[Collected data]
++++++++

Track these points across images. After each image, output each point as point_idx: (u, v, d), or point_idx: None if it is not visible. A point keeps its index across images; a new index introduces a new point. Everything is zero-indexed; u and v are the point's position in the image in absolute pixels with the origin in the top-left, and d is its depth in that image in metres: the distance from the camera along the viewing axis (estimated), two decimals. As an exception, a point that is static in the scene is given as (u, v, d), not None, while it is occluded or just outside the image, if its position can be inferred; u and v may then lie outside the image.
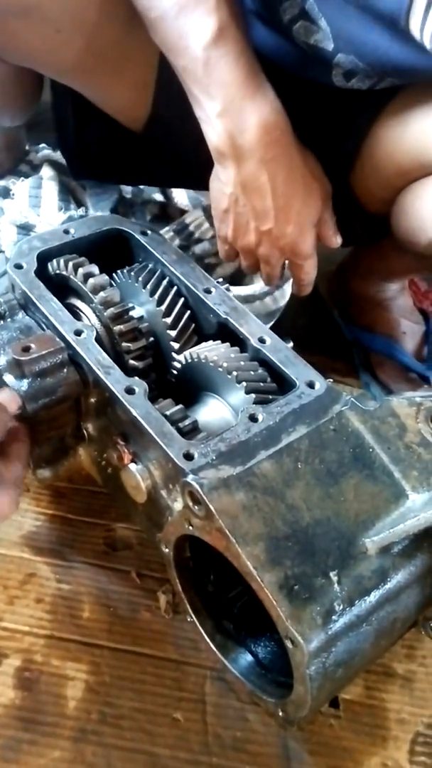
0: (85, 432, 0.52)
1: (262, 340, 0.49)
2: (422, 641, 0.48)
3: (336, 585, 0.36)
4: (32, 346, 0.45)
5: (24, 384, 0.45)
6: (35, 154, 0.84)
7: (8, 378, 0.45)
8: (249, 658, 0.45)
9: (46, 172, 0.77)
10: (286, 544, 0.37)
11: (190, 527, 0.41)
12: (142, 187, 0.80)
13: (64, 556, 0.53)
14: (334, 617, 0.36)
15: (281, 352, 0.48)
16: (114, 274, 0.55)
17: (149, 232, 0.58)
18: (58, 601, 0.50)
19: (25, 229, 0.70)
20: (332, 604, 0.36)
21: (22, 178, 0.78)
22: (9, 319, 0.49)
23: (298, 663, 0.36)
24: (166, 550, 0.46)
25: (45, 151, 0.85)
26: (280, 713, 0.41)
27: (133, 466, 0.47)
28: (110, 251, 0.56)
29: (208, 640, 0.47)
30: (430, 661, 0.48)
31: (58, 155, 0.81)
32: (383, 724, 0.45)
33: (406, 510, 0.39)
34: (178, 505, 0.43)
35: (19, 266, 0.51)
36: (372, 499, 0.40)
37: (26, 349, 0.45)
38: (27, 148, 0.86)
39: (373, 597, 0.37)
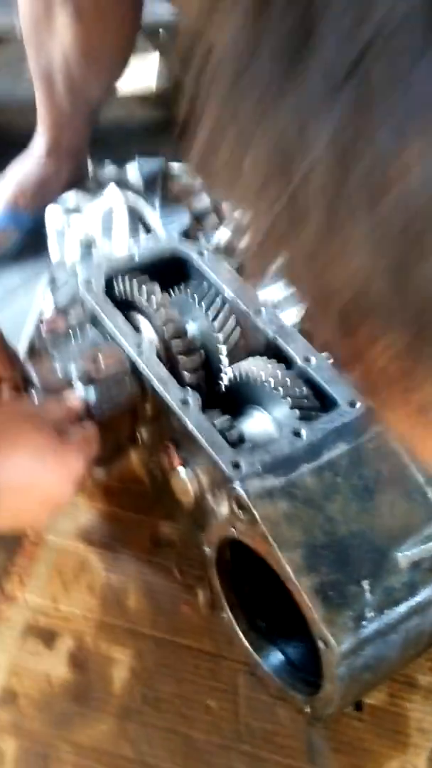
0: (138, 436, 0.57)
1: (307, 360, 0.53)
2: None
3: (368, 594, 0.39)
4: (100, 359, 0.50)
5: (92, 393, 0.49)
6: (101, 171, 0.90)
7: (78, 385, 0.50)
8: (280, 656, 0.49)
9: (115, 196, 0.82)
10: (323, 552, 0.41)
11: (234, 531, 0.45)
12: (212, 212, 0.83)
13: (113, 548, 0.58)
14: (364, 623, 0.39)
15: (325, 371, 0.52)
16: (171, 291, 0.60)
17: (206, 252, 0.62)
18: (106, 590, 0.54)
19: (88, 246, 0.76)
20: (363, 611, 0.39)
21: (89, 195, 0.84)
22: (79, 332, 0.54)
23: (328, 663, 0.39)
24: (208, 550, 0.50)
25: (110, 167, 0.90)
26: (308, 710, 0.44)
27: (182, 471, 0.51)
28: (170, 270, 0.61)
29: (241, 636, 0.50)
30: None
31: (123, 172, 0.87)
32: (404, 731, 0.47)
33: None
34: (223, 510, 0.47)
35: (88, 284, 0.56)
36: (405, 516, 0.43)
37: (95, 362, 0.50)
38: (90, 165, 0.91)
39: (402, 608, 0.40)
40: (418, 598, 0.41)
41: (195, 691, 0.49)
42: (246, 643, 0.50)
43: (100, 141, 0.92)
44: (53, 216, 0.86)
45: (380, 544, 0.41)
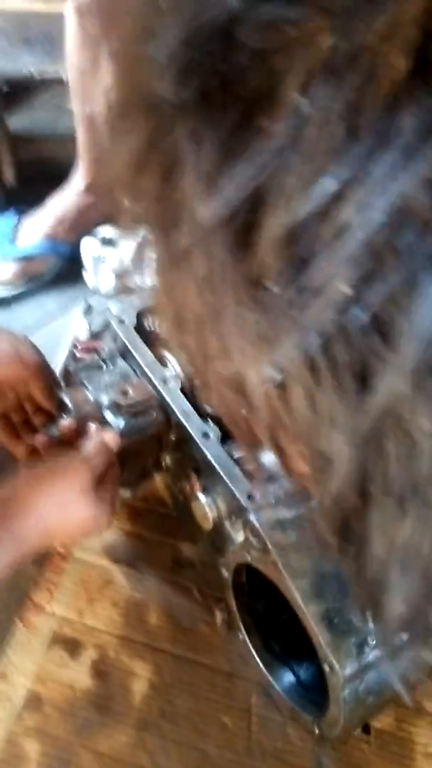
0: (163, 462, 0.60)
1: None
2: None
3: (371, 622, 0.42)
4: (129, 390, 0.54)
5: (121, 421, 0.54)
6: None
7: (108, 415, 0.54)
8: (291, 677, 0.51)
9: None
10: (330, 581, 0.43)
11: (249, 557, 0.48)
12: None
13: (137, 567, 0.61)
14: (367, 649, 0.41)
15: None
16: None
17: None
18: (130, 607, 0.58)
19: (120, 277, 0.81)
20: (366, 638, 0.41)
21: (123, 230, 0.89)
22: (111, 365, 0.59)
23: (333, 686, 0.42)
24: (226, 573, 0.53)
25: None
26: (316, 730, 0.47)
27: (202, 497, 0.54)
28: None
29: (256, 657, 0.53)
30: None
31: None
32: (410, 755, 0.49)
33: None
34: (239, 537, 0.50)
35: (121, 321, 0.61)
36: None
37: (125, 393, 0.54)
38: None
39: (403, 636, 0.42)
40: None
41: (210, 708, 0.52)
42: (260, 664, 0.53)
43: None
44: (89, 247, 0.91)
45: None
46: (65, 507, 0.46)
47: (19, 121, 1.30)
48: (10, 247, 0.97)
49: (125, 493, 0.63)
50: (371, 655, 0.41)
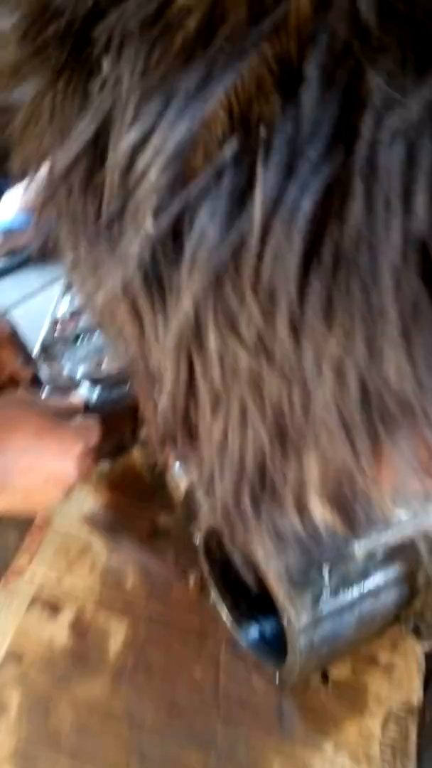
0: (139, 437, 0.63)
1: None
2: (405, 639, 0.56)
3: (326, 577, 0.46)
4: (104, 363, 0.56)
5: (95, 393, 0.56)
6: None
7: (83, 386, 0.57)
8: (256, 633, 0.55)
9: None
10: (291, 543, 0.47)
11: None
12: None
13: (115, 534, 0.64)
14: (321, 602, 0.45)
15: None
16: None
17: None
18: (107, 570, 0.61)
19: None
20: (321, 592, 0.45)
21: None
22: (87, 338, 0.61)
23: (291, 635, 0.46)
24: (198, 540, 0.56)
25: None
26: (277, 678, 0.51)
27: (177, 467, 0.57)
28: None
29: (225, 616, 0.57)
30: (410, 656, 0.56)
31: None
32: (363, 701, 0.54)
33: (390, 525, 0.48)
34: (208, 502, 0.53)
35: (97, 296, 0.63)
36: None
37: (99, 365, 0.56)
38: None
39: (356, 591, 0.46)
40: (370, 584, 0.47)
41: (181, 662, 0.56)
42: (228, 622, 0.57)
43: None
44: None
45: (341, 538, 0.47)
46: (24, 437, 0.48)
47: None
48: (-11, 222, 0.97)
49: (103, 466, 0.66)
50: (326, 607, 0.45)
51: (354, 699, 0.54)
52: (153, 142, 0.14)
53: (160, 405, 0.17)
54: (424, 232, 0.13)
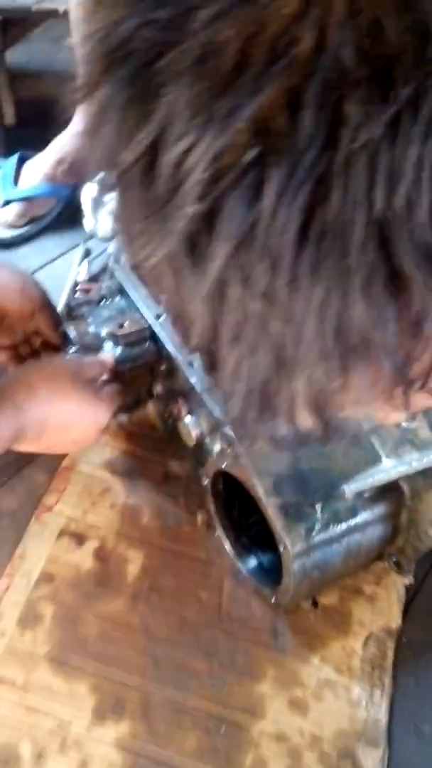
0: (154, 391, 0.70)
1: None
2: (388, 573, 0.64)
3: (318, 513, 0.53)
4: (126, 324, 0.62)
5: (117, 350, 0.62)
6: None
7: (106, 345, 0.63)
8: (255, 563, 0.63)
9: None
10: (288, 481, 0.54)
11: (224, 465, 0.58)
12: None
13: (132, 479, 0.72)
14: (314, 533, 0.52)
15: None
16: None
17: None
18: (125, 509, 0.69)
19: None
20: (314, 525, 0.52)
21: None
22: (109, 300, 0.67)
23: (286, 560, 0.53)
24: (206, 482, 0.63)
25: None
26: (273, 600, 0.59)
27: (187, 418, 0.64)
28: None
29: (228, 548, 0.65)
30: (391, 588, 0.64)
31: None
32: (348, 623, 0.62)
33: (378, 470, 0.55)
34: (216, 448, 0.60)
35: (118, 260, 0.68)
36: (355, 459, 0.55)
37: (121, 326, 0.62)
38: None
39: (344, 525, 0.53)
40: (358, 519, 0.54)
41: (189, 586, 0.64)
42: (232, 553, 0.64)
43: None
44: (89, 190, 0.97)
45: (333, 479, 0.54)
46: (62, 396, 0.55)
47: (15, 56, 1.29)
48: (11, 188, 1.01)
49: (121, 418, 0.73)
50: (317, 538, 0.52)
51: (339, 622, 0.62)
52: (198, 148, 0.19)
53: (191, 343, 0.23)
54: (381, 216, 0.18)
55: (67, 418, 0.56)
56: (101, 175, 0.24)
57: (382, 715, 0.57)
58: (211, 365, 0.23)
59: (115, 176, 0.22)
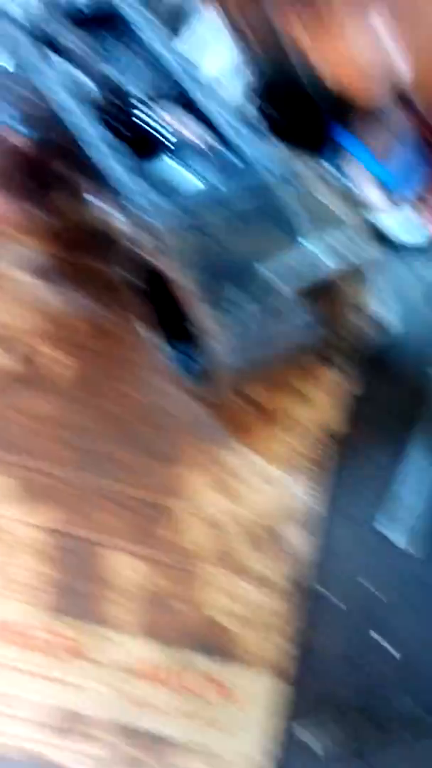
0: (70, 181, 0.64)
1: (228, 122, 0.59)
2: (326, 375, 0.64)
3: (236, 296, 0.51)
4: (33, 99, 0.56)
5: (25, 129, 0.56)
6: None
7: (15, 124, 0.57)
8: (181, 355, 0.63)
9: None
10: (209, 268, 0.52)
11: (150, 259, 0.55)
12: None
13: (67, 286, 0.69)
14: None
15: (244, 135, 0.58)
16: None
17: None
18: (61, 317, 0.67)
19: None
20: (231, 308, 0.51)
21: None
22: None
23: (212, 349, 0.52)
24: (132, 279, 0.61)
25: None
26: (200, 389, 0.59)
27: (115, 215, 0.60)
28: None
29: (160, 348, 0.64)
30: (331, 391, 0.64)
31: None
32: (279, 418, 0.63)
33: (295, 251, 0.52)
34: (143, 243, 0.57)
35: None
36: (272, 239, 0.53)
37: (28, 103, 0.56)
38: None
39: (257, 306, 0.52)
40: (275, 302, 0.53)
41: (120, 384, 0.64)
42: (161, 351, 0.64)
43: None
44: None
45: (250, 260, 0.52)
46: None
47: None
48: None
49: (33, 211, 0.67)
50: (234, 315, 0.52)
51: (271, 416, 0.63)
52: None
53: None
54: None
55: None
56: None
57: (319, 507, 0.59)
58: None
59: None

++++++++

- **Exercise objective**:
Give back, exactly and without pictures, the stretch of the records above from the line containing "26: (280, 713, 0.41)" through the line containing "44: (53, 216, 0.86)", with both end lines included.

- **Output for this task**:
26: (280, 713, 0.41)
27: (133, 466, 0.47)
28: (110, 251, 0.56)
29: (208, 640, 0.47)
30: (430, 661, 0.48)
31: (58, 155, 0.81)
32: (383, 724, 0.45)
33: (406, 510, 0.39)
34: (178, 505, 0.43)
35: (19, 266, 0.51)
36: (372, 499, 0.40)
37: (26, 349, 0.45)
38: (27, 148, 0.86)
39: (373, 597, 0.37)
0: (138, 436, 0.57)
1: (307, 360, 0.53)
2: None
3: (368, 594, 0.39)
4: (100, 359, 0.50)
5: (92, 393, 0.49)
6: (101, 171, 0.90)
7: (78, 385, 0.50)
8: (280, 656, 0.49)
9: (115, 196, 0.82)
10: (323, 552, 0.41)
11: (234, 531, 0.45)
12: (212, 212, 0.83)
13: (113, 548, 0.58)
14: (364, 623, 0.39)
15: (325, 371, 0.52)
16: (171, 291, 0.60)
17: (206, 252, 0.62)
18: (106, 590, 0.54)
19: (88, 246, 0.76)
20: (363, 611, 0.39)
21: (89, 195, 0.84)
22: (79, 332, 0.54)
23: (328, 663, 0.39)
24: (208, 550, 0.50)
25: (110, 167, 0.90)
26: (308, 710, 0.44)
27: (182, 471, 0.51)
28: (170, 270, 0.61)
29: (241, 636, 0.50)
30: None
31: (123, 172, 0.87)
32: (404, 731, 0.47)
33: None
34: (223, 510, 0.47)
35: (88, 284, 0.56)
36: (405, 516, 0.43)
37: (95, 362, 0.50)
38: (90, 165, 0.91)
39: (402, 608, 0.40)
40: (418, 598, 0.41)
41: (195, 691, 0.49)
42: (246, 643, 0.50)
43: (100, 141, 0.92)
44: (53, 216, 0.86)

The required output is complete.